1.3 The Present Study
The aim of our research was to build an acceptance model with regard to human–robot collaboration that builds on already existing knowledge and takes context-specific factors of the interaction between human and robots in an industrial setting into account. Therefore, the model was developed over four consecutive stages.
First, a research model based on the literature was developed and reviewed in a workshop with associates of robot manufacturing companies, associates of companies that use industrial robots, employees working with robots, and scientists in the fields of psychology, computer science and engineering. This model took variables of the traditional technology acceptance models, such as TAM [
10], TAM 2 [
12] and TAM 3 [
13] into account and was extended with regard to factors which came up during the workshop. As such, the model contains context-specific factors that might be the subject for adaptation in work systems, such as perceived enjoyment, perceived safety, ethical, legal and social implications and, on the other hand, personal characteristics such as self-efficacy, robot anxiety, affinity towards technology (adapted from [
33]) and perceptions of external control, which are considered as variables with uncertain influence on the predictors. The ELSI factors were added due to the context of human–robot collaboration (e.g. “I fear that I lose the contact to my colleagues because of the robot”). ELSI deal, among other things, with the advantages and disadvantages of the technology. On the one hand, employees can be supported in physically demanding or monotonous tasks. On the other hand, the growth of robot systems can lead to job losses and a decline in human skills and knowledge. This dualism of technology leads to the need to consider ethical, legal and social implications in the development of human–robot systems. [
34]. As a second step, a survey based on the emerged variables was developed and iteratively validated with experts. Third, the survey was implemented in form of an online tool and completed by 1326 participants. The participants were recruited according to the chosen countries with the support of a specialized survey panel company. Participants with at least 1 month of professional working experience as operational production workers were selected for the study. Lastly, the model was analyzed statistically by correlation analyses in order to draw conclusions with regard to possible predictors concerning the acceptance of robots.
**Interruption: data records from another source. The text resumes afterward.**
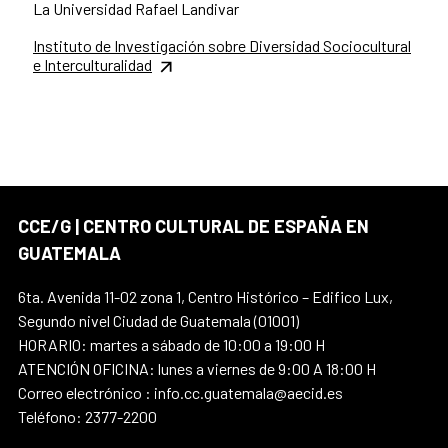
La Universidad Rafael Landivar
Instituto de Investigación sobre Diversidad Sociocultural
e Interculturalidad
CCE/G | CENTRO CULTURAL DE ESPAÑA EN
GUATEMALA
6ta. Avenida 11-02 zona 1, Centro Histórico – Edifico Lux,
Segundo nivel Ciudad de Guatemala (01001)
HORARIO: martes a sábado de 10:00 a 19:00 H
ATENCIÓN OFICINA: lunes a viernes de 9:00 A 18:00 H
Correo electrónico : info.cc.guatemala@aecid.es
Teléfono: 2377-2200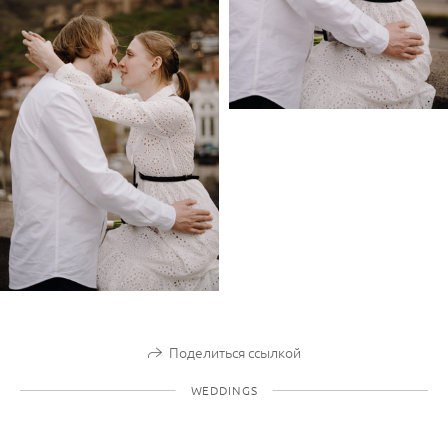
Поделиться ссылкой
WEDDINGS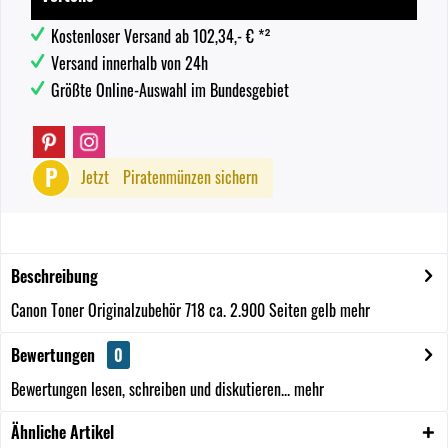
Kostenloser Versand ab 102,34,- € *²
Versand innerhalb von 24h
Größte Online-Auswahl im Bundesgebiet
P
Jetzt
Piratenmünzen sichern
Beschreibung
Canon Toner Originalzubehör 718 ca. 2.900 Seiten gelb
mehr
Bewertungen
0
Bewertungen lesen, schreiben und diskutieren...
mehr
Ähnliche Artikel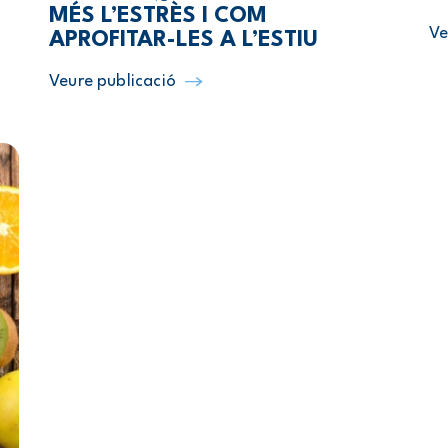
MÉS L’ESTRÈS I COM
Ve
APROFITAR-LES A L’ESTIU
Veure publicació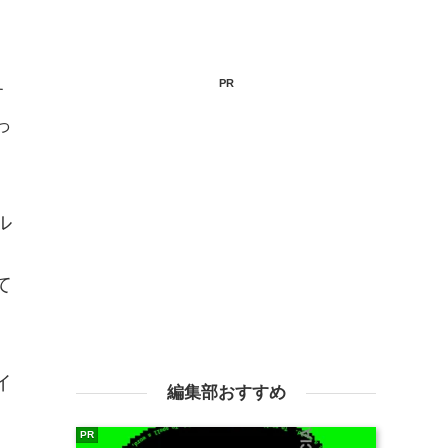
PR
す
っ
ル
て
イ
編集部おすすめ
PR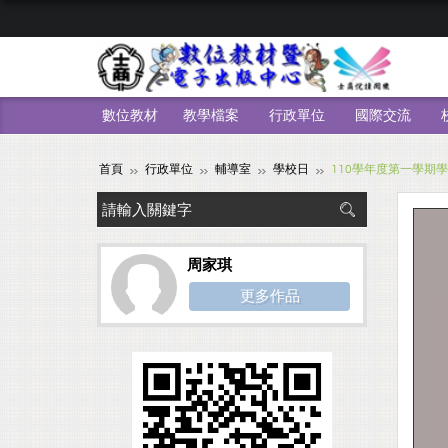
數位教材
教學檔案
行政單位
國際交流
首頁
行政單位
輔導室
學校日
110學年度第一學期
周家琪
更多作品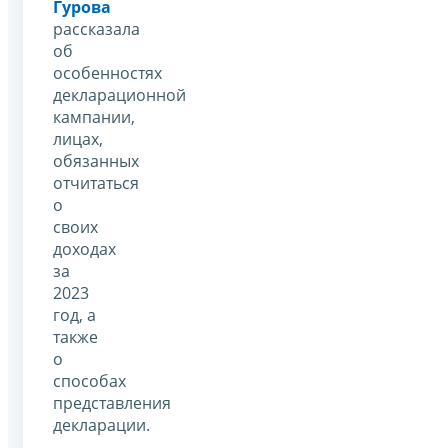
Гурова
рассказала
об
особенностях
декларационной
кампании,
лицах,
обязанных
отчитаться
о
своих
доходах
за
2023
год, а
также
о
способах
представления
декларации.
The different taxonomies of human–robot collaboration and robots are complex and can be divided into communication channel, robot task, physical and temporal proximity, kind of collaboration, field of application, robot morphology, human interaction role, degree of robot autonomy and team composition [
35]. In this study, the role of the robot in the human–robot system is presented as active and passive in a simplified way. As robots can adopt an active role (e.g. handing over heavy components) or a passive role (e.g. hold a component so that the human can work on that component), we built two scenarios for the survey in order to make predictions concerning both ways of interacting. Participants were instructed to base their response behavior on the scenario including the robot as an active partner for interaction or as a passive partner for interaction.